Глава 57. Забытые раны
Некоторые воспоминания хочется
вымести из памяти, как мусор,
но они словно рассыпавшееся
битое стекло.
Мелкие осколки в укромных уголках –
иногда больно ранят.
«Дневники Ники», Настя Бонс.
– На что уставился, щенок? Припёрся, так заходи. Присядь рядом, – от отца семейства разило кислой капустой и дешевой водкой. Мирон поморщился и подавил непроизвольный рвотный рефлекс.

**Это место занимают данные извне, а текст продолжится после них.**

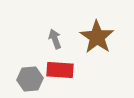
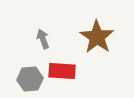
gray arrow: moved 12 px left
red rectangle: moved 2 px right, 1 px down
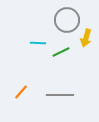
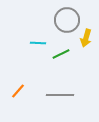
green line: moved 2 px down
orange line: moved 3 px left, 1 px up
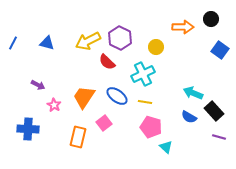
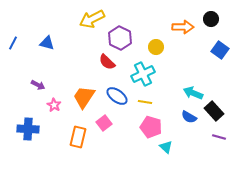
yellow arrow: moved 4 px right, 22 px up
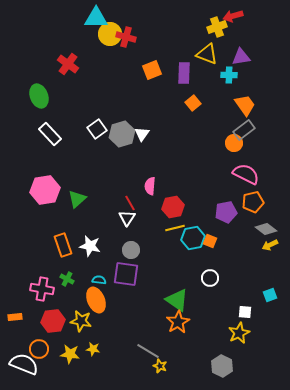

Много недель в этом доме ничего не менялось. Кухня, как и всегда, была завалена дюжиной пустых бутылок и окурков, валяющихся тут и там. Грязная посуда давно обросла грязью и памятью о том, что на ней когда-то подавали к столу. Она кочевала со стола на подоконник и обратно, не посещая мойку даже в перерывах между закусками к сорокоградусной и пиву.